A Urgência por Sanções Mais Rígidas e Definições Claras

Diante do cenário de crescente discriminação, o debate sobre a eficácia das medidas punitivas se intensifica. Troy Townsend sugere que o abuso nos estádios e o online, embora interligados, requerem abordagens específicas. Ele critica a relutância das autoridades futebolísticas em impor sanções graves que poderiam realmente dissuadir os agressores. Townsend propõe medidas contundentes, como prisões, sanções a países cujos torcedores demonstrem comportamento racista e até mesmo a eliminação de seleções de competições internacionais. 'Se você não consegue controlar seus torcedores, por que deveria poder jogar em algumas das maiores competições do mundo?', questiona.
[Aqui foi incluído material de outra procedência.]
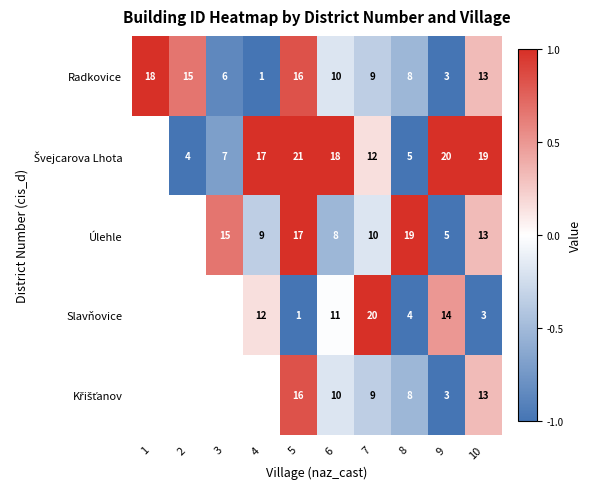

What is the approximate value of Švejcarova Lhota at 10?

1.0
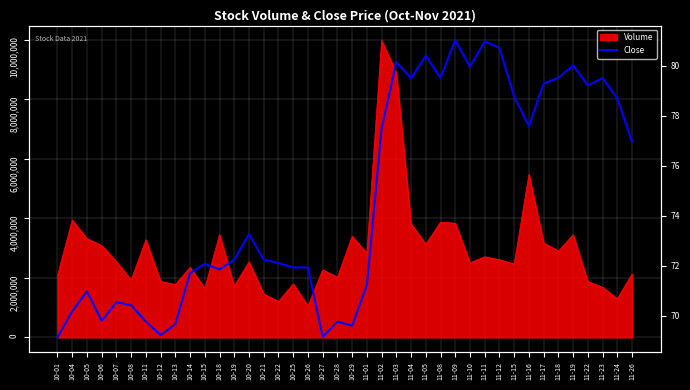

How many values are below 72?

17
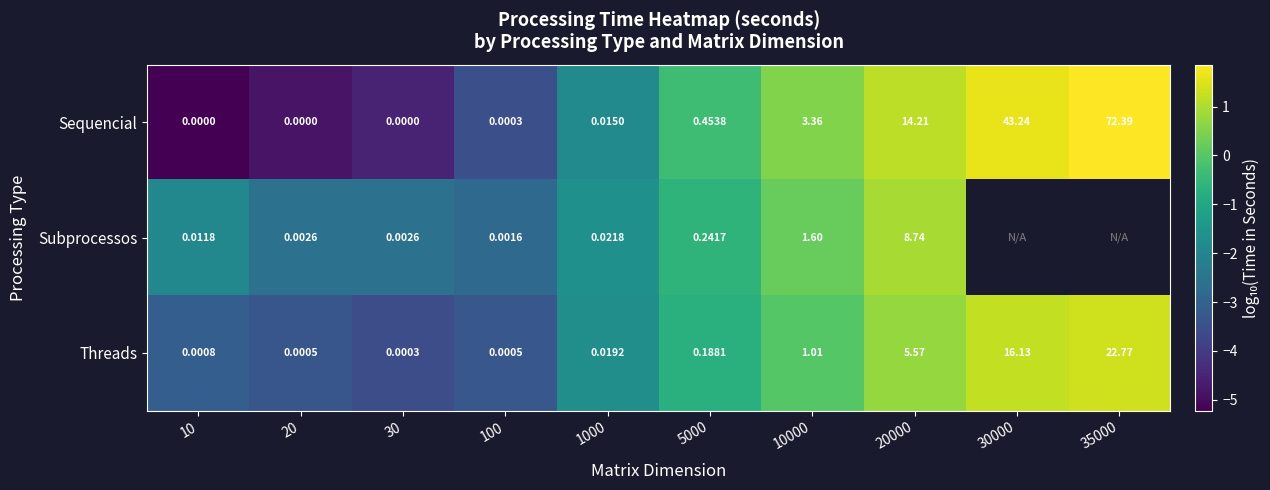

How many values in the Sequencial series exceed 0?

7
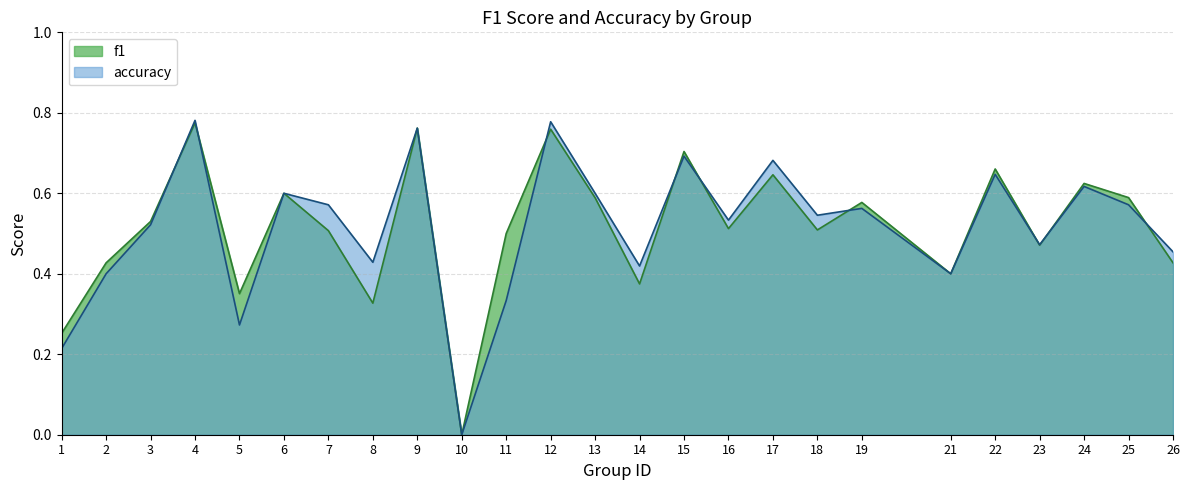

Does the chart have visible grid lines?

Yes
Além disso, ele defende que as autoridades precisam ser mais transparentes e objetivas sobre o que, de fato, representaria um avanço significativo na luta contra o racismo no esporte.

A Copa do Mundo de 2026, com seus incidentes de racismo em ascensão, serve como um poderoso lembrete de que a batalha contra a discriminação no futebol está longe de ser vencida. A necessidade de ações mais enérgicas, sanções claras e um compromisso inabalável de todas as partes envolvidas – de federações a torcedores – é crucial para garantir que o esporte mais popular do mundo seja um ambiente verdadeiramente inclusivo e respeitoso para todos.